Papá, ¿cómo seguís consintiendo esto?

Raúl Magallón
Jul 10, 2017 · 3 min read

Reseña (de)constructiva del libro de Joaquín Estefanía

Joaquín Estefanía, ex Director de El País entre 1988 y 1993 y autor de libros como Hij@, ¿qué es la globalización? o La Economía del Miedo acaba de publicar Abuelo, ¿cómo habéis consentido esto?.

En este libro, Estefanía inicia un diálogo con sus nietas para explicarles lo ocurrido desde que estalló la crisis de 2007, una conversación diacrónica en la que el economista y periodista confiesa que “hay pocos descubrimientos: son mis obsesiones traducidas al lenguaje más asequible del que soy capaz, pretendiendo establecer complicidades no paternalistas con vosotras”.

Efectivamente, el libro de Joaquín Estefanía -director durante 21 años de la Escuela de Periodismo de la UAM/El País- pertenece a ese género de análisis que ganan solidez con el tiempo -en la medida en que son capaces de dibujar el mapa conceptual de una época-, pero que se muestran ineficaces para describir las redes y comunicaciones que se ramificaron por todo el territorio social a raíz de esta crisis sistémica.

La crítica principal hacia este tipo de propuestas es que siguen intentando describir lo ocurrido durante los últimos diez años con muchas de las categorías sociales, políticas y económicas que de forma acertada pudieron funcionar en décadas pasadas pero que no dan respuestas convincentes en la actualidad. Si el autor pretendía hacer una narración de lo ocurrido en los últimos 10 años, es probable que el libro haya sido escrito varios años antes; si lo que pretendía es hacer un análisis de las causas y consecuencias de la crisis, entonces llega varios años tarde.

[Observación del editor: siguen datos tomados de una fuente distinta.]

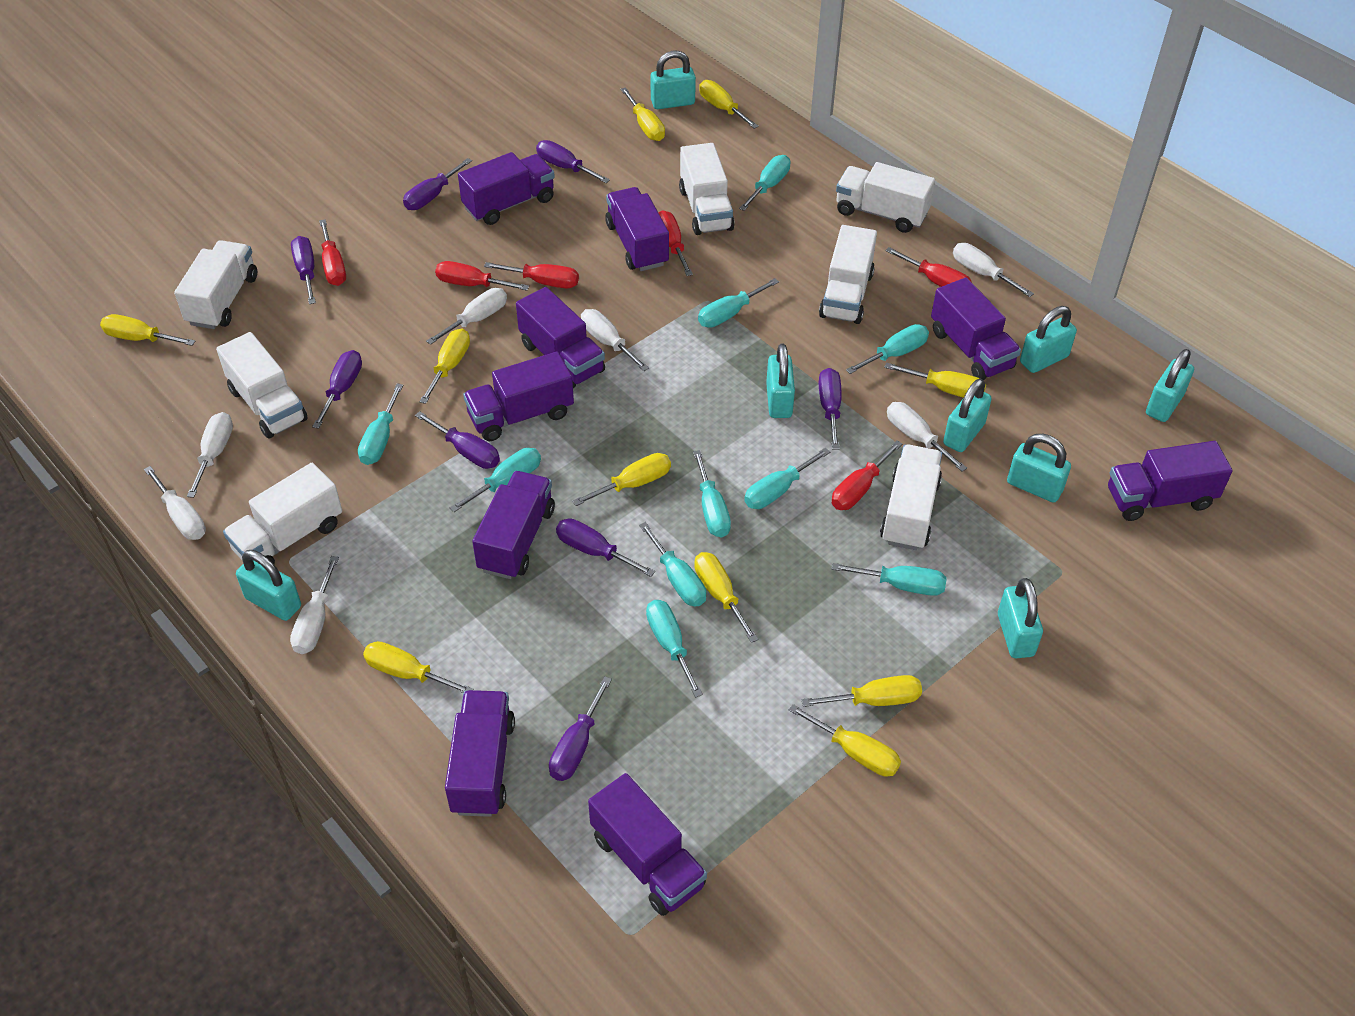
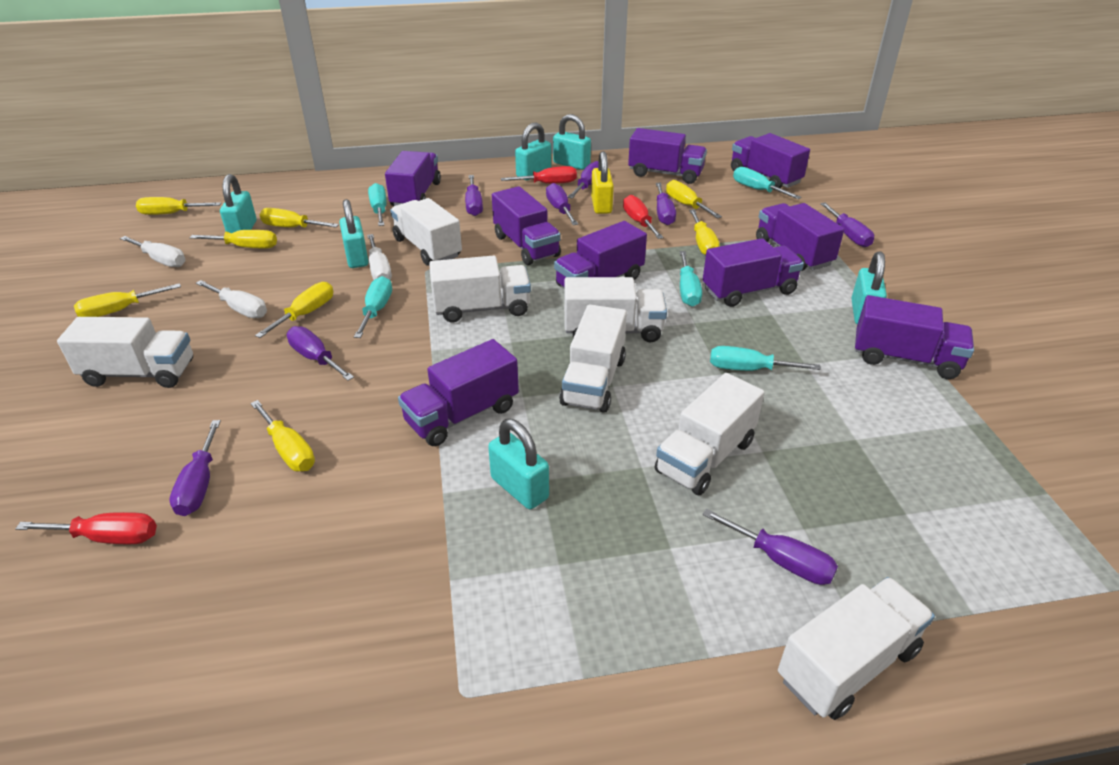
red screwdriver: [319,219,346,286] [435,261,529,291] [484,262,579,288] [659,210,693,276] [832,440,902,510] [885,247,972,287] = 6 -> [15,512,157,544] [501,166,577,184] [623,195,664,239] = 3
turquoise padlock: [236,550,301,621] [651,51,696,109] [766,344,795,418] [943,379,992,452] [998,578,1043,658] [1007,434,1071,503] [1020,306,1077,373] [1146,349,1194,422] = 8 -> [220,174,256,233] [339,199,369,268] [488,419,549,509] [515,123,551,180] [553,114,591,170] [852,251,887,325] = 6
turquoise screwdriver: [358,384,403,465] [450,448,541,512] [639,522,706,607] [646,600,703,698] [693,450,731,537] [698,278,779,328] [739,155,790,211] [744,448,830,509] [832,563,946,596] [846,324,929,374] = 10 -> [354,276,392,338] [368,183,386,226] [679,251,702,307] [710,346,821,371] [733,167,801,199] = 5
white screwdriver: [144,466,206,540] [187,412,233,498] [290,556,339,654] [426,288,507,345] [581,309,649,371] [887,402,967,472] [953,243,1034,297] = 7 -> [120,236,185,267] [196,280,267,318] [367,234,392,280] = 3
yellow padlock: none = 0 -> [591,151,614,214] = 1
yellow screwdriver: [100,314,195,346] [363,641,474,693] [419,329,470,404] [572,453,671,506] [621,87,665,141] [694,552,758,643] [699,80,759,129] [789,704,901,777] [801,675,922,707] [884,363,986,398] = 10 -> [74,283,181,317] [136,197,221,215] [189,230,277,248] [250,400,315,471] [255,282,333,338] [260,208,339,228] [666,180,722,219] [689,209,720,255] = 8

En este sentido, metodológicamente la obra carece de un análisis profundo y atractivo sobre la influencia de las migraciones en el nuevo sistema de protección social que demanda este nuevo escenario, pero también del papel que tiene la economía disruptiva tanto en los procesos de gentrificación como del derecho a la vivienda, factores claves a la hora de agitar cualquier bandera política del miedo. Su tercer déficit metodológico se localiza en la falta de un análisis riguroso sobre el papel de la tecnología en la recesión económica de esta última década. La cuarta omisión narrativa –y reseñable por el oficio del autor- es explicar el cambio de paradigma mediático.

Desde el punto de vista local, la observación propuesta sobre el papel de las mareas en nuestro país a la hora de establecer mecanismos de respuesta a la crisis parece quedar difuminada por un individualismo cronológico poco prospectivo, aunque quizá lo más significativo es que a pesar de unirse al “imaginario colectivo” consecuencia del 15-m el autor no presenta las preguntas que este acontecimiento generacional introdujo.

En cualquier caso, la narración cuenta con el valor añadido de permitir al lector hacerse preguntas pertinentes sobre el momento actual. Como por ejemplo, ¿en qué medida la alternativa que plantean los defensores del capitalismo como único sistema compatible con la democracia es simplemente encontrar una palabra o un concepto que pueda sustituir al de capitalismo — marcado ideológicamente- para seguir desarrollándose sin intención de progresar socialmente? ¿Por qué se sigue defendiendo una Europa que no plantea –como sí ocurría en 1985- un horizonte de expectativas y esperanza generacional, colectivo e identitario? ¿Por qué la ruptura del bipartidismo puede tener beneficios más a medio y largo plazo que en el corto plazo? Son algunas de las muchas preguntas que el libro permite plantearnos.